Every shot of The Nightingale is carefully staged, and Kent uses the camera as much as the story to illustrate the threads of abusive power, fraught dynamics, and societal tension that weave throughout the movie. It’s a fascinating film in that it eschews traditional storytelling norms, refusing to let characters like Billy (Baykali Ganambarr), Clare’s native guide that reluctantly helps her head north in pursuit of Hawkins, become a vessel for Western sympathy even as he recounts a childhood of trauma, abuse, abandonment, and forced assimilation. In a less realized film, Billy and Clare would become friends on their arduous trek to avenge Clare’s attack, but that would be disingenuous to Kent’s vision, and arguably to the history itself. As an Irish convict and a black native they are regarded as sub-human by the British, and what bonds them is not a mutual understanding of one another but a mutual hatred for the English. It’s not exactly a warm mantel on which to found the connection of the central pair, but it’s an honest one; and in terms of uncomfortable aspects of The Nightingale, it’s nowhere near the top of the list. Or even the middle, for that matter.
Speaking of the middle, the film sags somewhat in the second act when the tight displaying of historical injustices must make room for the pressing concerns of the revenge arc, and there are some dream sequences that can seem to confound the point the film is trying to make. A subplot involving Hawkins and a belligerent comrade in his retinue could also have used some editing, but still provides fascinating insight into conflict and abusive power within the military. Even in middle portion, however, Kent doesn’t hold back on exposing the dark side of history and forcing the audience to confront several of the world’s harshest truths. No part of this movie is for the faint-hearted.
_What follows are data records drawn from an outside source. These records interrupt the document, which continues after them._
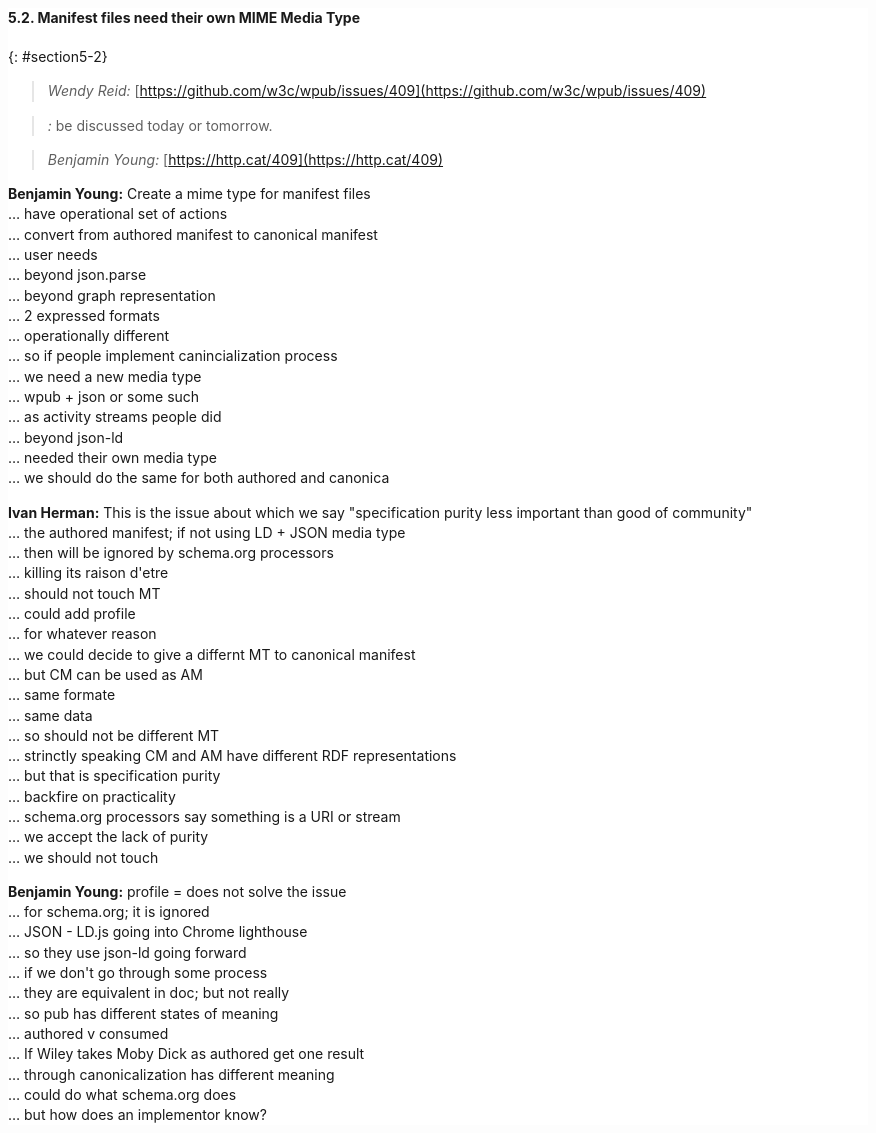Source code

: #### 5.2. Manifest files need their own MIME Media Type
{: #section5-2}

> *Wendy Reid:* [https://github.com/w3c/wpub/issues/409](https://github.com/w3c/wpub/issues/409)

> *:* be discussed today or tomorrow.

> *Benjamin Young:* [https://http.cat/409](https://http.cat/409)

**Benjamin Young:** Create a mime type for manifest files  
… have operational set of actions  
… convert from authored manifest to canonical manifest  
… user needs  
… beyond json.parse  
… beyond graph representation  
… 2 expressed formats  
… operationally different  
… so if people implement canincialization process  
… we need a new media type  
… wpub + json or some such  
… as activity streams people did  
… beyond json-ld  
… needed their own media type  
… we should do the same for both authored and canonica  

**Ivan Herman:** This is the issue about which we say "specification purity less important than good of community"  
… the authored manifest; if not using LD + JSON media type  
… then will be ignored by schema.org processors  
… killing its raison d'etre  
… should not touch MT  
… could add profile  
… for whatever reason  
… we could decide to give a differnt MT to canonical manifest  
… but CM can be used as AM  
… same formate  
… same data  
… so should not be different MT  
… strinctly speaking CM and AM have different RDF representations  
… but that is specification purity  
… backfire on practicality  
… schema.org processors say something is a URI or stream  
… we accept the lack of purity  
… we should not touch  

**Benjamin Young:** profile = does not solve the issue  
… for schema.org; it is ignored  
… JSON - LD.js going into Chrome lighthouse  
… so they use json-ld going forward  
… if we don't go through some process  
… they are equivalent in doc; but not really  
… so pub has different states of meaning  
… authored v consumed  
… If Wiley takes Moby Dick as authored get one result  
… through canonicalization has different meaning  
… could do what schema.org does  
… but how does an implementor know?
The Nightingale is not for everyone. It is an intense often nauseating film full of violence and malice that is impossible to shy away from or forget. It is an exploration of female trauma and the impact of racially motivated colonialism on native peoples and in these ways it is one of the most terrifying horror films you can subject yourself to. It is a film that rejects simplicity and plays with genre, one that will startle and shock and trouble the viewer. It is a film that does not sugar coat or hide the injustices done against female and black bodies since time immemorial. Whether it succeeds in its mission of confronting these truths and sparking a contemporary dialogue without veering into exploitation is debatable, and perhaps must be left to the individual viewer. What’s not up for debate is that, if you can stomach it, this film is worth sitting through in the worst, best way possible.
The Nightingale is now on VOD and streaming on Hulu through IFC Films.